Say what you will about the conflict between Calvinists and Arminians, at the very least Calvinist have this card to play:

The judgment of his great opponent, Arminius, upon Calvin’s merits as a commentator, has been sustained by the verdict of three centuries, and his present advancing reputation. Arminius says, “after the Holy Scriptures, I exhort the students to read the commentaries of Calvin, for I tell them that he is incomparable in the interpretation of Scripture, and that his commentaries ought to be held in greater estimation than all that is delivered to us in the writings of the ancient Christian Fathers, so that in a certain eminent spirit of prophecy, I give the pre-eminence to him beyond most others, indeed beyond them all.”

Thomas Smyth, Calvin and His Enemies: A Memoir of the Life, Character, and Principles of Calvin. (Bellingham, WA: Logos Research Systems, Inc., 2009), 24-25.

Baptists and Calvin: Does Calvinism Lead to ‘Antimission’ Sentiments?
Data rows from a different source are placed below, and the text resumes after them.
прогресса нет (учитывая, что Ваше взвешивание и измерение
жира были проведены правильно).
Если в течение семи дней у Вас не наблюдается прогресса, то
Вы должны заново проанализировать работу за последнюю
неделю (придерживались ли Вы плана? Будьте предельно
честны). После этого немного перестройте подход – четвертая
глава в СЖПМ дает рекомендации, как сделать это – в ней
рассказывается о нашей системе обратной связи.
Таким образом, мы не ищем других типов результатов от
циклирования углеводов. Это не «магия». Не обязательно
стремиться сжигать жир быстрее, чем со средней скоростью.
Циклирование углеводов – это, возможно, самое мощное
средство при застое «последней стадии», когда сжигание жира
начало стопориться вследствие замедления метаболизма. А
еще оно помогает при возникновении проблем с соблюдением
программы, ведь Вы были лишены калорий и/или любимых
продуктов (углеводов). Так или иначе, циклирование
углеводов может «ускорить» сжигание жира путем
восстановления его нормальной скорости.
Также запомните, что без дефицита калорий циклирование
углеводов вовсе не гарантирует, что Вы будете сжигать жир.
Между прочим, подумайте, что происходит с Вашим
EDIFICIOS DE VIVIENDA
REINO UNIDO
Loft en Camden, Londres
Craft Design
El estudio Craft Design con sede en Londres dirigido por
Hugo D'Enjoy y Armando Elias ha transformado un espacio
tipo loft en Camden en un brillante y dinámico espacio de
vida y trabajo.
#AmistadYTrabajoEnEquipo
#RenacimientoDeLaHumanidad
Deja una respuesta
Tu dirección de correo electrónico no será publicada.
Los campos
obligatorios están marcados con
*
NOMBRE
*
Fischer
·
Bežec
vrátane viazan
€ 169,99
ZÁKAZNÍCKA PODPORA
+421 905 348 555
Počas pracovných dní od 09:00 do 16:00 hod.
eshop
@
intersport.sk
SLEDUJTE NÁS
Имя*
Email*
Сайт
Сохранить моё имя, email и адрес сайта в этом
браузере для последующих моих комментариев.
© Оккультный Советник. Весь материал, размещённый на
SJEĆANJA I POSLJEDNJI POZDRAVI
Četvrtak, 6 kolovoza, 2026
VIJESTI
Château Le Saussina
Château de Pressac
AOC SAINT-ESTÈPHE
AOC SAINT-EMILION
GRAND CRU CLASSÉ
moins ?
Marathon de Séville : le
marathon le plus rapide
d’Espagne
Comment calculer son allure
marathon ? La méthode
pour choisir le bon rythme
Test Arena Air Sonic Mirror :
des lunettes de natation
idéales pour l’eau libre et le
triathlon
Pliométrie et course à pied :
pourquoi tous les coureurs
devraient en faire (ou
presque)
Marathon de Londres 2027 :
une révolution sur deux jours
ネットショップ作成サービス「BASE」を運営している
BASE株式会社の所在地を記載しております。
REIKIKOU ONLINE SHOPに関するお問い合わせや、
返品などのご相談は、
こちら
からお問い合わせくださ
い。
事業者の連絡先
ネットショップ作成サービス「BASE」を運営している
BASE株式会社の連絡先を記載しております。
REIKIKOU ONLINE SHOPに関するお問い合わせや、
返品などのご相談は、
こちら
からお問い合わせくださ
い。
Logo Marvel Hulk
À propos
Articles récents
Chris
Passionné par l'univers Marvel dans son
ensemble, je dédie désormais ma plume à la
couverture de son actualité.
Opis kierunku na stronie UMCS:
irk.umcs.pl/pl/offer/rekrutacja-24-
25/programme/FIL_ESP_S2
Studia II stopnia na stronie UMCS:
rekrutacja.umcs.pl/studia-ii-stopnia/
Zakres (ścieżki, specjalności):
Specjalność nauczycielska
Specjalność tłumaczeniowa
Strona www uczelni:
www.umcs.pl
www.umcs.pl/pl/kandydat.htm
The accusation that Calvinism leads to antimission sentiments has sometimes been leveled, but as Michael Horton shows in his recent book For Calvin, nothing could be further from the truth. Horton observes, in the section titled “Calvinism and Christian Missions” (p. 151), that, in fact, Calvinism has been and remains one of the most important sources of Christian missionaries, with no less than Thomas Mayhew, David Brainerd, David Livingstone, Robert Morrison, and Jonathan Goforth stemming from Reformed churches and practicing Reformed theology. Quoting Horton—

With growing interest in Calvinism in Southern Baptist circles, some leaders have expressed alarm that it will dampen the denomination’s enthusiasm for evangelism and missions . . . . [But] the Southern Baptist Convention sponsors “about 5000 home missionaries” and “more than 5000 foreign missionaries.” For a denomination of sixteen million, this comes to approximately “0.000625 missionaries per capita.”

By contrast, the 310,000 member Presbyterian Church in America has “about 600 foreign missionaries.” That is 0.001935 foreign missionaries per capita, commissioned and supported by the PCA. Thus, the PCA supports three times as many foreign missionaries per capita as the SBC supports foreign and domestic missions combined (p. 162).

And the PCA gives twice as much per dollar to international missions as the SBC does (p. 162).

So much, then, for the absurd assertion that Calvinism leads to antimissionary sentiments.

But, some may protest, Calvin himself laid the foundation for less interest in missions with his understanding of the doctrine of predestination. So what does Calvin say himself about missionary activity? In his commentary on the Gospels, at Matthew 28:19, he writes

Here Christ, by removing the distinction, makes the Gentiles equal to the Jews, and admits both indiscriminately to a participation in the covenant. Such is also the import of the term go out; for the prophets under the law had limits assigned to them, but now, the wall of partition having been broken down, (Eph. 2:14,) the Lord commands the ministers of the gospel to go to a distance, in order to spread the doctrine of salvation in every part of the world. For though, as we have lately suggested, the right of the first-born, at the very commencement of the gospel, remained among the Jews, still the inheritance of life was common to the Gentiles. Thus was fulfilled that prediction of Isaiah, (49:6,) and others of a similar nature, that Christ was given for a light of the Gentiles, that he might be the salvation of God to the end of the earth. Mark means the same thing by every creature; for when peace has been proclaimed to those that are within the Church, the same message reaches those who are at a distance, and were strangers, (Eph. 2:17, 19.) How necessary it was that the apostles should be distinctly informed of the calling of the Gentiles, is evident from this consideration, that even after having received the command, they felt the greatest horror at approaching them, as if by doing so they polluted themselves and their doctrine.

I’ve emphasized the most relevant materials. Calvin was himself convinced of the necessity of the preaching of the Gospel to the ‘ends of the earth.’ Calvinism, then, does not in any respect lead to ‘antimissionary’ sentiments. Quite the contrary.